Выбрать главу

Сам по себе Родион Федорович вряд ли бы надолго заинтересовал Лобова, но ему хотелось лучше понять Анастасию, а тут уж без Родиона Федоровича никак не обойтись. Возможно, что он несколько идеализирует ее. Возможно. Однако смешно вспомнить, как самоуверенный паренек с портупеей через плечо учил Настеньку уму-разуму, не догадываясь о способностях своей ученицы. Теперь только Максим может сравниться с Анастасией. Максим все перетерпел, все превозмог и добился своего...

Так вот жизнь и преподает свои предметные уроки. Особенно дороги эти два, кои получил Лобов здесь, на родине, от Кашириных. Признаться, он не ожидал от них этих уроков, оправдывая себя лишь тем, что слишком рано расстался и с Анастасией, и с Максимом, которые уже без него прошли огонь и воды сороковых годов.

Без него и Южноуральск выбился в люди. И хотя ему, Лобову, не нравились всякие стародавние привычки, вроде женских посиделок под окнами или самозабвенного грызения семечек, но это пустяки. Все это можно объяснить той инерцией провинциализма, которая затухая, время от времени дает о себе знать. Тем более, его, строителя, не могут смутить уцелевшие пыльные закоулки, дряхлые домишки с завалинками, купеческие тесные лавчонки. Ну да, конечно, города тоже оцениваются с первого взгляда по одежке. Потому-то и легко ошибиться, выбирая город на всю жизнь. С ним, как с человеком, надо потолковать по душам не один свободный вечер: тогда он первый намекнет тебе, пришелся или не пришелся ты ко двору. Города — они проницательные, уж они-то умеют провожать по уму, точнее, выпроваживать неумных. А что касается одежки — это наживное.

Скромница Южноуральск: сколько одного хлеба дал народу, не требуя взамен дворцов. Но Леонид Матвеевич видел его перекроенным, перестроенным к 1965 году.

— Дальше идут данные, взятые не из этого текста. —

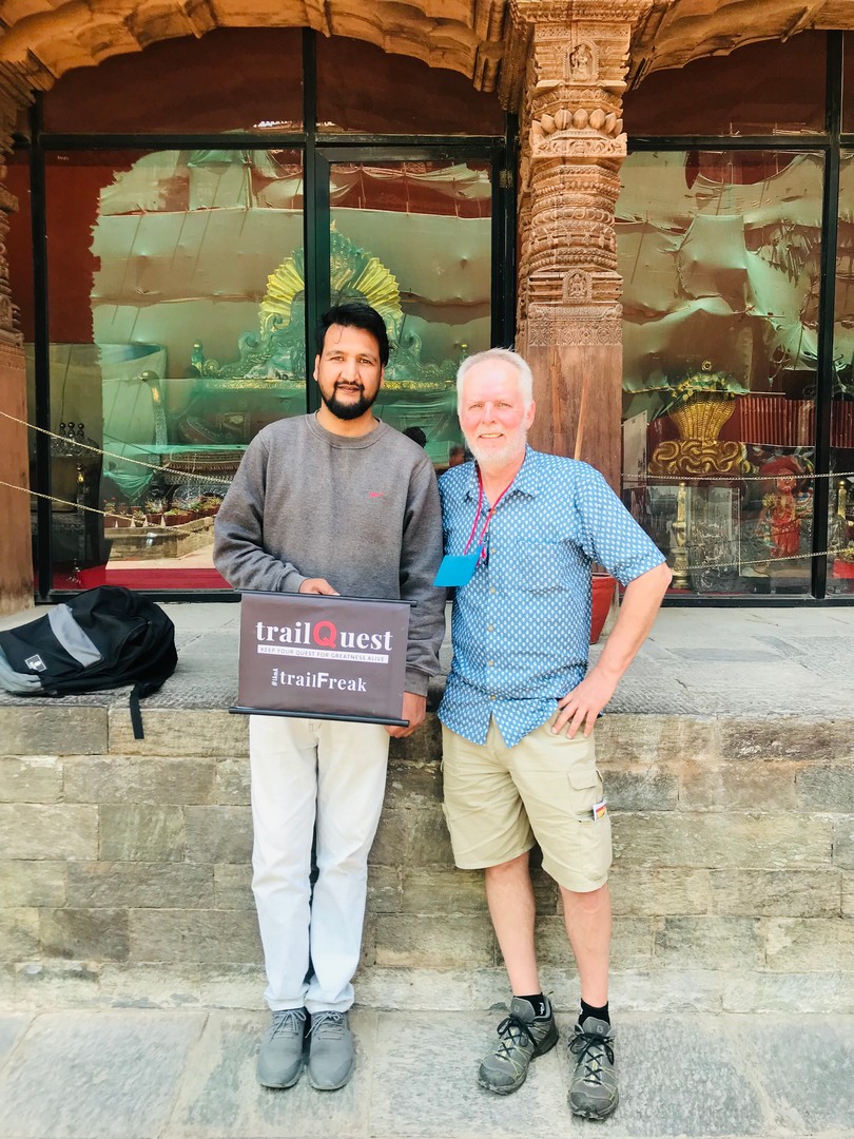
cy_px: 570
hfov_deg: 49.7
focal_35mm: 28
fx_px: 921
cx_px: 427
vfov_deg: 63.4
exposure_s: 1/213
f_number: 1.8
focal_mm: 3.99
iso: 20
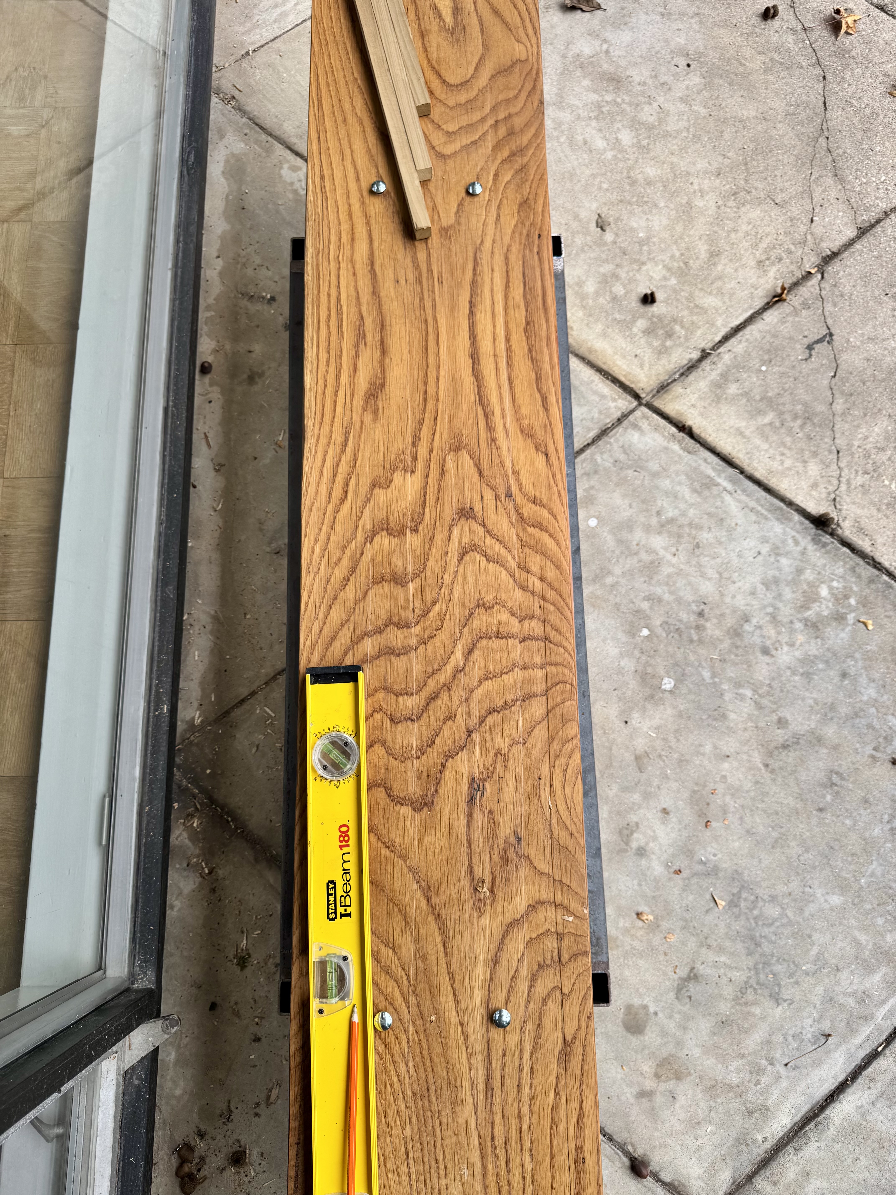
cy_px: 598
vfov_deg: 71.6
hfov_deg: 56.8
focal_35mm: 24
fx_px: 828
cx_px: 448
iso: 80
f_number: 1.78
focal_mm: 6.76
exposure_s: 1/417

Не успеют малыши закончить семилетку, как на берегах Яика будет воздвигнут второй Южноуральск, появятся вокруг и спутники — восточный, южный, северный, каждый на 20—30 тысяч жителей...

А вот Вася-Василиса не заглядывала в будущее. Она и летом частенько наведывалась в уютный особнячок архива, просиживала там допоздна, роясь в нетронутых залежах бесценных документов. Для нее южноуральская летопись — от Пугачева и до Фрунзе — была редкостной находкой. Она, право, не знала, что делать со всем этим богатством. Тут нужно было копнуть поглубже, посидеть годок-другой. В конце концов она составила краткую хронику наиболее значительных событий— пригодится для преподавания новейшей истории в педагогическом институте, куда ее зачислили недавно.

Леониду Матвеевичу иногда приходилось туго, если завязывался разговор с женой о прошлом его родного города, которое он знал понаслышке, да что-то помнил с дутовских времен, и, припоминая, путал. Василиса бесцеремонно поправляла. И ему казалось, взяла она его за руку, как приготовишку, и водит по знакомым и незнакомым улицам далекой юности. Заведет еще в ярский дом Кашириных, учинит допрос о товарище Зине. «Плохо, когда жена историк, до всего докопается!»— замечал, посмеиваясь, Леонид Матвеевич.

...Как ни старался он сегодня перехитрить жару, выехав из Ново-Стальска в пятом часу утра, полуденное солнце все-таки застигло на полпути — в машине нечем было дышать. Пока добрался до дома, разморило вконец.

— Загорел-то, право! — удивилась Василиса.— Ты что, на пляже, что ли, провалялся всю неделю?

Действительно, лоб совсем черный, нос и щеки отливают потемневшей медью, шею спалил до ключиц, и только едва пробивается белизна из расселинок морщин под серо-зеленоватыми глазами, да проступает сквозь выцветшие волосы светлая каемка вокруг залысин. Ни одной блестки седины: августовское солнце подравняло пряди. И оттого он сам себе показался помолодевшим.

Леонид Матвеевич перехватил взгляд Васи, с любопытством рассматривавшей его, такого сильного, овеянного степными душистыми ветрами.

— Лучшие пляжи в мире — строительные площадки! — сказал он, широко улыбаясь, машинально приглаживая волосы.

До чего же, право, нравилась ей эта Леонидова улыбка. Василиса готова была сейчас забыть о всех тревогах, не дававших ей покоя целую неделю.

Леонид Матвеевич ел окрошку и мельком взглядывал на жену, сидевшую в сторонке, у кухонного шкафчика.

Она совсем не изменилась за последний год, разве лишь немного похудела.